_WORK ITEM_:
Provide again, from the entries below, every line from the one containing "nose: (382, 159)" through the one containing "left shoulder: (993, 111)", exactly as written, and no other line.

_RECORDS FOR THIS TASK_:
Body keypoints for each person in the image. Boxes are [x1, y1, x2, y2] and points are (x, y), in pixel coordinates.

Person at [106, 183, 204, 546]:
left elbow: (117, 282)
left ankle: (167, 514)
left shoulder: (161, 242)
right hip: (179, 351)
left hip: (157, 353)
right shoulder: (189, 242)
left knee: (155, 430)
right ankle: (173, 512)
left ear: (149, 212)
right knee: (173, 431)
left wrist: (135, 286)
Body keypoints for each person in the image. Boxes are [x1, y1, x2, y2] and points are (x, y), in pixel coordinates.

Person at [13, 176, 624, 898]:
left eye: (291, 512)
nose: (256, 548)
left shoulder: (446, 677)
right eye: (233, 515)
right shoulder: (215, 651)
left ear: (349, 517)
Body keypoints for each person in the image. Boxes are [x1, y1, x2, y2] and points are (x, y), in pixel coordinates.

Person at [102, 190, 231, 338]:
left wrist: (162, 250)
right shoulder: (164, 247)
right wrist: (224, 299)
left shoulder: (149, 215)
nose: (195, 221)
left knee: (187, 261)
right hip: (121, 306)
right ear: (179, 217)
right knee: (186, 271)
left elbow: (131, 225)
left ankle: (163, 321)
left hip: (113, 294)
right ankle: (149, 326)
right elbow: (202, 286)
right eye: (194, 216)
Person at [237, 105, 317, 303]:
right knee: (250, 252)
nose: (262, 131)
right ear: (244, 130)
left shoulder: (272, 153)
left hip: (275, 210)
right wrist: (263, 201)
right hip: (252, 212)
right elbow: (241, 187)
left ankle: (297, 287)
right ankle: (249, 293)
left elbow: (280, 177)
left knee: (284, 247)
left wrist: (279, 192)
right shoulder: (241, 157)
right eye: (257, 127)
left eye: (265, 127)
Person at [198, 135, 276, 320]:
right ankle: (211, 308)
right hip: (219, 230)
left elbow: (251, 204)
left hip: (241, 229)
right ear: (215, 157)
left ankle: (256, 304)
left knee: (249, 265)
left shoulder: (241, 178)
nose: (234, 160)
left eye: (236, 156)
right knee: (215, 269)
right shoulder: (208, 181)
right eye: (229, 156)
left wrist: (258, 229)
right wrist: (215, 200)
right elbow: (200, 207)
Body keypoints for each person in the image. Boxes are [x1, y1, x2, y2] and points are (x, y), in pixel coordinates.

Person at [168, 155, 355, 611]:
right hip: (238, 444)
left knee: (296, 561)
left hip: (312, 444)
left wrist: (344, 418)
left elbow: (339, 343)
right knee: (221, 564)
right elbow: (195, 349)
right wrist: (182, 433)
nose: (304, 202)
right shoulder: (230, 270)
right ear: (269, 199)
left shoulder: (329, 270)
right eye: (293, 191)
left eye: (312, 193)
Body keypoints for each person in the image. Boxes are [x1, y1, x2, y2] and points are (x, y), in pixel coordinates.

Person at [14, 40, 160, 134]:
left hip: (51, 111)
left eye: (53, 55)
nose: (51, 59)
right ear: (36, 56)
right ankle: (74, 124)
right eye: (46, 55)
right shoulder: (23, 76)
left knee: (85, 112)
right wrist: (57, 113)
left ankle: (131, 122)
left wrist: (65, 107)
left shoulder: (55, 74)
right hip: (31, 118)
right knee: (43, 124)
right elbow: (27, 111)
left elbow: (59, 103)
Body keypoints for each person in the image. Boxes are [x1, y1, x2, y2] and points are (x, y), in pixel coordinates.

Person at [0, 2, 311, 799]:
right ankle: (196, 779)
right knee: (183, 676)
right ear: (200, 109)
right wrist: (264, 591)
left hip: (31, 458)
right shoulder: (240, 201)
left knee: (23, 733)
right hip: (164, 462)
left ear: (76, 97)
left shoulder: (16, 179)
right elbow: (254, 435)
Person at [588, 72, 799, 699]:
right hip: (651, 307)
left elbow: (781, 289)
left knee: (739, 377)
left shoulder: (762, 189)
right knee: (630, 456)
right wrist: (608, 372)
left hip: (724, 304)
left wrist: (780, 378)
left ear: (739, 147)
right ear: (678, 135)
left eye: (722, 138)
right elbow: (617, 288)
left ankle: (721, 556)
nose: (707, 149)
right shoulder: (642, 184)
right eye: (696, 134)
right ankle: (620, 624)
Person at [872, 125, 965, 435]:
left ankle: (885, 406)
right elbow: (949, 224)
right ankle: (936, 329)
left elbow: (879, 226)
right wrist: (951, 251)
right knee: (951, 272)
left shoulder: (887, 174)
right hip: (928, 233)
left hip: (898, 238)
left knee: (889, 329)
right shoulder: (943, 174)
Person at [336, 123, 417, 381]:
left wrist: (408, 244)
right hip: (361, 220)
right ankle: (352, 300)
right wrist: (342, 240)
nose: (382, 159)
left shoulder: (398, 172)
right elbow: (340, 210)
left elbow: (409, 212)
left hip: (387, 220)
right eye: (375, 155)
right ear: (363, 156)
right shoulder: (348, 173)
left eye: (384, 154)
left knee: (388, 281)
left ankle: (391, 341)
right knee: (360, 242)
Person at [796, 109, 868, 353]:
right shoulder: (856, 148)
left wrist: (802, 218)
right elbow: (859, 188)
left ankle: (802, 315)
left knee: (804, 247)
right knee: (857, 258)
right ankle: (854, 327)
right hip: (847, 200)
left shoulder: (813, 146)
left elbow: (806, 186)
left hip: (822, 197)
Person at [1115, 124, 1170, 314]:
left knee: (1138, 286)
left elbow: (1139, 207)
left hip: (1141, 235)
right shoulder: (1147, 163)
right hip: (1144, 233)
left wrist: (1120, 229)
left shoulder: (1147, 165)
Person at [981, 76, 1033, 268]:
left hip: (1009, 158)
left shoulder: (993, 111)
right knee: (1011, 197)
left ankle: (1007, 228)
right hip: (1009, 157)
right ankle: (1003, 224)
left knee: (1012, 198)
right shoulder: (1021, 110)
--
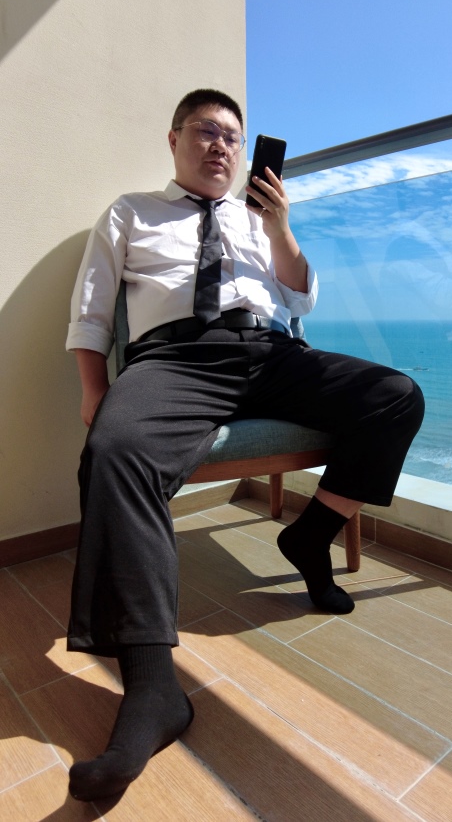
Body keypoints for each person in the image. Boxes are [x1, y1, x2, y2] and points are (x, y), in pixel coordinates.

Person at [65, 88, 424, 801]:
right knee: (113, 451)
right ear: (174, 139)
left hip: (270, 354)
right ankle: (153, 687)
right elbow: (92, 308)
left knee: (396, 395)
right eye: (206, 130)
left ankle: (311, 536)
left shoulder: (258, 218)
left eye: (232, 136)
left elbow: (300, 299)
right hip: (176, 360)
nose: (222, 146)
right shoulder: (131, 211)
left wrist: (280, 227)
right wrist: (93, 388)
--
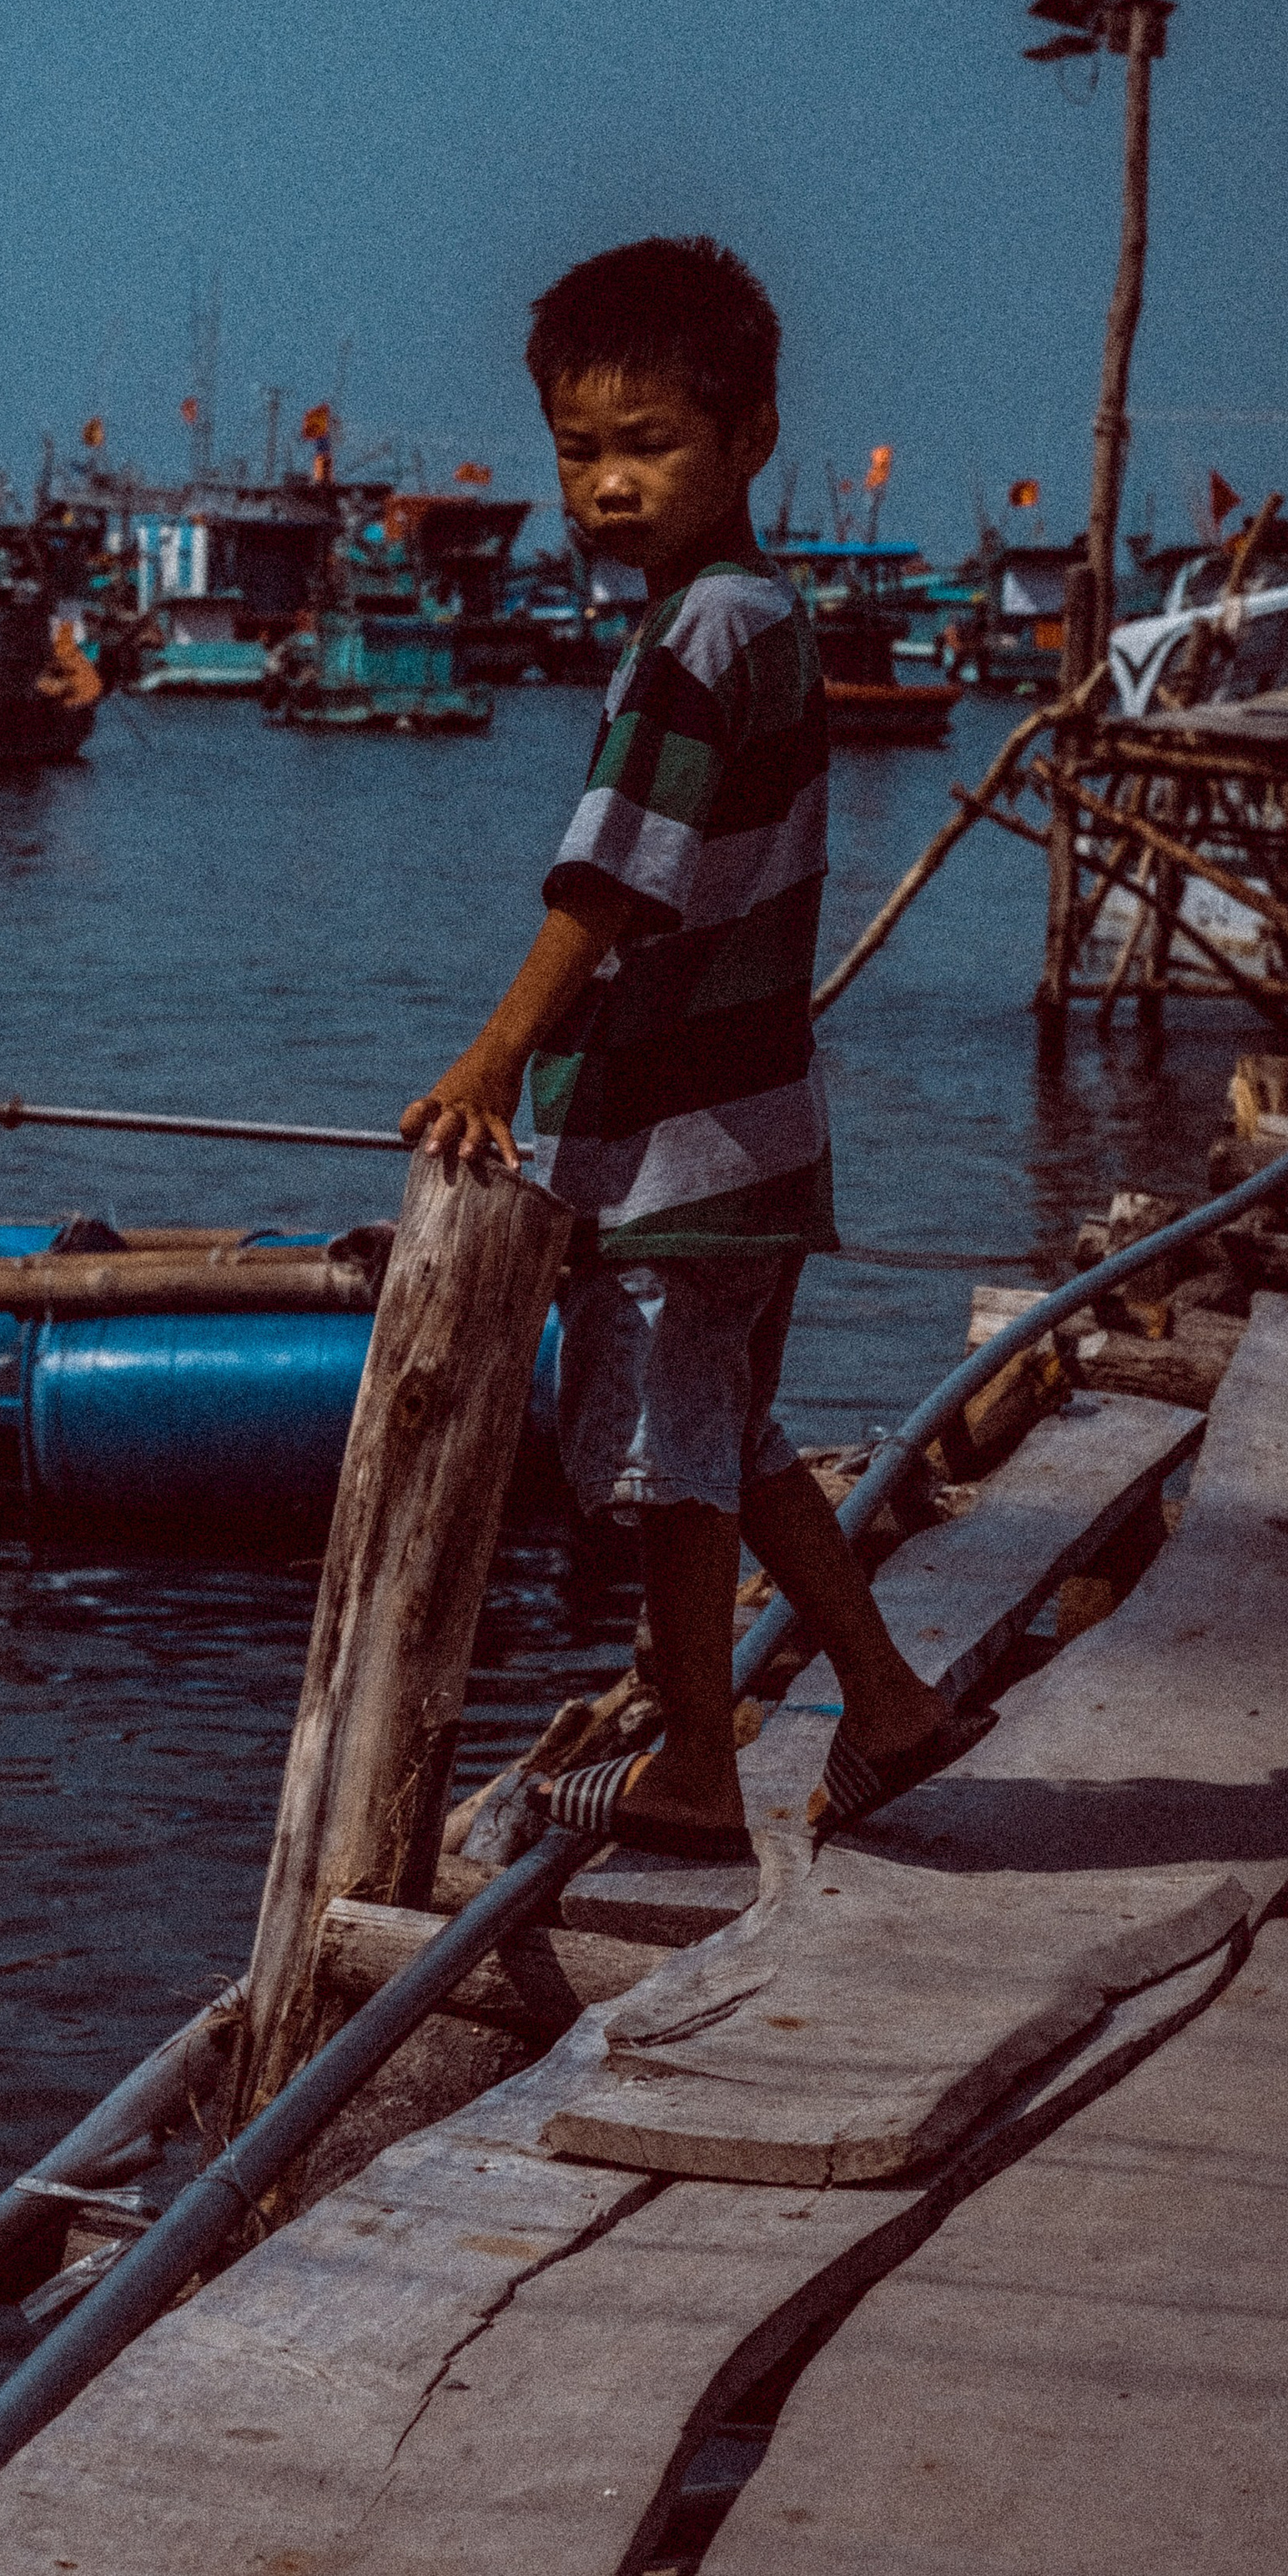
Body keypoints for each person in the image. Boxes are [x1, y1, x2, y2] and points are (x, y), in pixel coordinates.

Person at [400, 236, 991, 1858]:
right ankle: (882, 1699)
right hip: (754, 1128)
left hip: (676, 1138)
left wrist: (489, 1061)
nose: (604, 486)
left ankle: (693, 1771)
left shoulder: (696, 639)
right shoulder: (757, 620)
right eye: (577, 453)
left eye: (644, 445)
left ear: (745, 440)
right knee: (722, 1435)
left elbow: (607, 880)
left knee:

_TASK SOLUTION_:
nose: (382, 159)
left shoulder: (398, 172)
right elbow: (340, 210)
left elbow: (409, 212)
left hip: (387, 220)
right eye: (375, 155)
right ear: (363, 156)
right shoulder: (348, 173)
left eye: (384, 154)
left knee: (388, 281)
left ankle: (391, 341)
right knee: (360, 242)
Person at [796, 109, 868, 353]:
right shoulder: (856, 148)
left wrist: (802, 218)
right elbow: (859, 188)
left ankle: (802, 315)
left knee: (804, 247)
right knee: (857, 258)
right ankle: (854, 327)
right hip: (847, 200)
left shoulder: (813, 146)
left elbow: (806, 186)
left hip: (822, 197)
Person at [1115, 124, 1170, 314]:
left knee: (1138, 286)
left elbow: (1139, 207)
left hip: (1141, 235)
right shoulder: (1147, 163)
right hip: (1144, 233)
left wrist: (1120, 229)
left shoulder: (1147, 165)
Person at [981, 76, 1033, 268]:
left hip: (1009, 158)
left shoulder: (993, 111)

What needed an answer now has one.